During the build up-to the Leverson Inquiry into the British press, following revelations of wide-scale phone-hacking at the News Of The World, an unlikely hero was born: Hugh Grant found himself as a champion of privacy. During an appearance on Question Time he seemed to encapsulate the thoughts of many people in the audience and the wider public.
Some people, including, unsurprisingly, those being paid by the publications he was attacking, found this distasteful: a middle of the road actor who had, famously, been found with a prostitute, taking the moral high ground. It made them so mad it caused them to spit more of the bile that Hugh Grant was chastising them for, probably creating even more sympathy for his case.
But that, of course, was the whole point – Grant had never claimed to be a moral arbiter, just someone who got paid to do dress-up for a living who had, much to the disgust of the press, avoided the spotlight in so much as he rarely did interviews and didn’t make a living from selling his family photos to magazines and tabloids.
One didn’t have to agree with everything that Hugh Grant was saying to have a large amount of sympathy with his spirit.
The same thing, however, can’t be said for Alistair Campbell. As the Director of Communications for Tony Blair’s government, who now wishes to be seen as a champion of privacy and an honest press. I mention this, not only because he has been busily writing essays about the issue, but also because, bizarrely, he responded to a tweet I made about how badly the role suited him.
— Ciarán Norris (@ciaranj) November 16, 2013
Let’s tick off the ways that this man has supported an open and free press over the years.
First, was his close working relationship with that well known saint Robert Maxwell who died before he could be brought to justice. Then, he actually helped to create the environment that he is now so loudly denouncing.
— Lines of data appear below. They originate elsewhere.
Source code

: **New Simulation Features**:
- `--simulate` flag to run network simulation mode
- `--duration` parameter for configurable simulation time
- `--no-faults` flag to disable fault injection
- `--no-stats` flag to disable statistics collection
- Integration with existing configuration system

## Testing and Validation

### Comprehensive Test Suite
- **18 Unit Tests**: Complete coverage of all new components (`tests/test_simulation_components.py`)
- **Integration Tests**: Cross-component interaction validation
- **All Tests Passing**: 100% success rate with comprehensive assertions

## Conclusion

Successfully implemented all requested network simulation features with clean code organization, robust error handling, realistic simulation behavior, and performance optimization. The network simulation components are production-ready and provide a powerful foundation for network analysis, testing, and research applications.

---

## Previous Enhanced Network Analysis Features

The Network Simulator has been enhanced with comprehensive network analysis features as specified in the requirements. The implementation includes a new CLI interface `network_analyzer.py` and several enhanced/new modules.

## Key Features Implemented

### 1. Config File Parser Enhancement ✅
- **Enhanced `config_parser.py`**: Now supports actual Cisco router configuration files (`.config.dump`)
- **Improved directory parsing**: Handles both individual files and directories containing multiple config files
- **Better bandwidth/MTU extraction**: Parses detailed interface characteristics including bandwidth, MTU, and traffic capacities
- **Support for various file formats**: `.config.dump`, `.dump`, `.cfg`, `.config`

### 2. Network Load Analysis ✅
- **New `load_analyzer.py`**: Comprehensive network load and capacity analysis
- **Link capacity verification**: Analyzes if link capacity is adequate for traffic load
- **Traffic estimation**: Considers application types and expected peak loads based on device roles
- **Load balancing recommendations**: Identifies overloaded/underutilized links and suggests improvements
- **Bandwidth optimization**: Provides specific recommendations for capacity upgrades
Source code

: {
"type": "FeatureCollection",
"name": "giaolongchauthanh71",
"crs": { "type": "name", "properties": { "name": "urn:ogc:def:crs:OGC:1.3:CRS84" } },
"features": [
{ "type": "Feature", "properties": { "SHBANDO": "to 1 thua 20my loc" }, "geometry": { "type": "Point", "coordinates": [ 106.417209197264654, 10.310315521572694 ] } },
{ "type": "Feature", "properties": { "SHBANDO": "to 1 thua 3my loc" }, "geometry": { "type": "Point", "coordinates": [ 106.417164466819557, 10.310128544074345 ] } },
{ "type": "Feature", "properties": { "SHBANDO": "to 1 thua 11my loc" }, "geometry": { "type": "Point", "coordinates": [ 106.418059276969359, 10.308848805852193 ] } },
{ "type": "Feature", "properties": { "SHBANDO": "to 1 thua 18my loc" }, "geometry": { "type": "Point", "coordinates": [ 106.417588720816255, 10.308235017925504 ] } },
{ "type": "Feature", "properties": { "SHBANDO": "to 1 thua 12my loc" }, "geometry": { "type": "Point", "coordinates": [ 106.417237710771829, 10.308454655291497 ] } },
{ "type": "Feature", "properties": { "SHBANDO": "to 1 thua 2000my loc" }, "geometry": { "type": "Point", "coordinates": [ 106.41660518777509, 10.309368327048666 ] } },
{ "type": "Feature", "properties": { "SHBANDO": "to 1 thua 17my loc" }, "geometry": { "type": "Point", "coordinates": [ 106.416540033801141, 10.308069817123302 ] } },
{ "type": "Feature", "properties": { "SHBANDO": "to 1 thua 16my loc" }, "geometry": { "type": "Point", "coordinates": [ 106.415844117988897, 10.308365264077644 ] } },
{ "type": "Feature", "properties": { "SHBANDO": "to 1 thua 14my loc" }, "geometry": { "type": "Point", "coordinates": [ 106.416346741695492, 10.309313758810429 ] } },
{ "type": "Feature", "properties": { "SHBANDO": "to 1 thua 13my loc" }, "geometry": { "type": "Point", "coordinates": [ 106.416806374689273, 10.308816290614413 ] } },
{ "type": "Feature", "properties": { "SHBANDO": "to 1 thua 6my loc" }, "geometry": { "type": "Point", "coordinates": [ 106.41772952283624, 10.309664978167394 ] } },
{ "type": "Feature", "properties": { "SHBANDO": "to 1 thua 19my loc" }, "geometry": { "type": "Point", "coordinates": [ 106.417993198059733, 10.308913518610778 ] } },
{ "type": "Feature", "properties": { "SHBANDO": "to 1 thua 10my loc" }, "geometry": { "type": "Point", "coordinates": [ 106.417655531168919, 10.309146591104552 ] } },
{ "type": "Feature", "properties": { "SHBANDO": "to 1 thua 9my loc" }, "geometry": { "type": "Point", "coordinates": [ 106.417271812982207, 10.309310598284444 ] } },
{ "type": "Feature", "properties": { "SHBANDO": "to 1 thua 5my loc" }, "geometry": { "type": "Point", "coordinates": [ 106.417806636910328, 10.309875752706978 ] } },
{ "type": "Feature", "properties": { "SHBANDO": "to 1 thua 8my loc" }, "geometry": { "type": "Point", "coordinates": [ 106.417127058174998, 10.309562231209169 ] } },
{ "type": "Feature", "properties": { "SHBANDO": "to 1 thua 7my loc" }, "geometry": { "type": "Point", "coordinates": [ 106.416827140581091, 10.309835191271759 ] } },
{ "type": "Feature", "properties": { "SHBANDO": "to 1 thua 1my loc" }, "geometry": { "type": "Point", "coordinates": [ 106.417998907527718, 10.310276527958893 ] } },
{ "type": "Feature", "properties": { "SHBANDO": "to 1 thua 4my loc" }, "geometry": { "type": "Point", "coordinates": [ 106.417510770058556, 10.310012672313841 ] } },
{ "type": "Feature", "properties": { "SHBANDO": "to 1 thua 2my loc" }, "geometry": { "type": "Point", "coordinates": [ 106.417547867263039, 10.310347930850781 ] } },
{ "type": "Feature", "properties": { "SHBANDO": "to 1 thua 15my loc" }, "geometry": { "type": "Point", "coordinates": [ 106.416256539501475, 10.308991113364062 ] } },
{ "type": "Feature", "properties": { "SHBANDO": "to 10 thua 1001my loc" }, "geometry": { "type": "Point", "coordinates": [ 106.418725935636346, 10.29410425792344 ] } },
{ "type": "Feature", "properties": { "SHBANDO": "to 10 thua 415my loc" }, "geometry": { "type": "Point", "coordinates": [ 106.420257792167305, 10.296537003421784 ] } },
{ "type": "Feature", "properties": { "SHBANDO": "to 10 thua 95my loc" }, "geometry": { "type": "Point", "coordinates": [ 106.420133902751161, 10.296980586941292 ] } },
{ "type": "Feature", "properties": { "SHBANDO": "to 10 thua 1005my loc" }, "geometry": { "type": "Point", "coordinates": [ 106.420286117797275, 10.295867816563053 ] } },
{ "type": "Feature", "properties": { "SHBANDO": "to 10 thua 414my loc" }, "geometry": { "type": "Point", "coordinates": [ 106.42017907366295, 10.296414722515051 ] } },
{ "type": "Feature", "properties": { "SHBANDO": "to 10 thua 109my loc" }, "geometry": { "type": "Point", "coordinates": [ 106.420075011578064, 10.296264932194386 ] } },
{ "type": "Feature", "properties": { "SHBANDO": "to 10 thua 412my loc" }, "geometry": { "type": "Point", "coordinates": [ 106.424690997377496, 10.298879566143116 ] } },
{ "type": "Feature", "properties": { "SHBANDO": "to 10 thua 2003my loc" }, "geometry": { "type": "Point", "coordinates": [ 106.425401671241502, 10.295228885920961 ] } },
As Blair’s spin doctor in chief he led the strategy to win the right-wing papers over, and succeeded in the case of the Murdoch ones (including the News Of The World). The strategy failed with the Daily Mail because, noxious as most of its views (and those of its powerful editor Paul Dacre) are, it had some sort of integrity.
This, at the heart of it was what led, inexorably, towards the phone hacking and Leverson: politicians, spurred on by former tabloid hacks like Campbell, who believed that newspapers could make or destroy governments. In fact, as I learned during my brief political studies at university, research showed that the press had no real impact on voters.
What the tabloids had actually done was perfected the art of predicting the winner and then swinging solidly behind them, thereby making it look like the win was down to them. Unfortunately it’s not until Campbell had no more elections left to win that he discovered his crusading zeal.
Finally, when he did have elections to win he was still full of zeal. It’s just that it was aimed at bringing down respectable journalists for daring to suggest that he wasn’t that wedded to the truth, no matter what the cost.
In his desire to “fuck Gilligan” and the BBC, he caused an innocent public servant to be hounded to suicide. When the likes of the Daily Mail used the bizarre result of the Hutton Inquiry to call for the resignation of its Director General, for some reason Alistair Campbell’s attacks on the Mail’s journalistic integrity went missing.
British journalism through much of the last 30 years has been a sorry affair, a mix of brilliant campaigning, vile character assassination and, what looks like, criminality. But Alistair Campbell was deeply involved, whether directly or indirectly, in much of the worst of it, and every time he tries to play the innocent, or even some sort of journalistic St. Paul, he only weakens the cause he claims to be fighting for.
If he really wants to help journalism rebuild its reputation, the first thing he could do is take a good hard look at his own reputation and shut the hell up.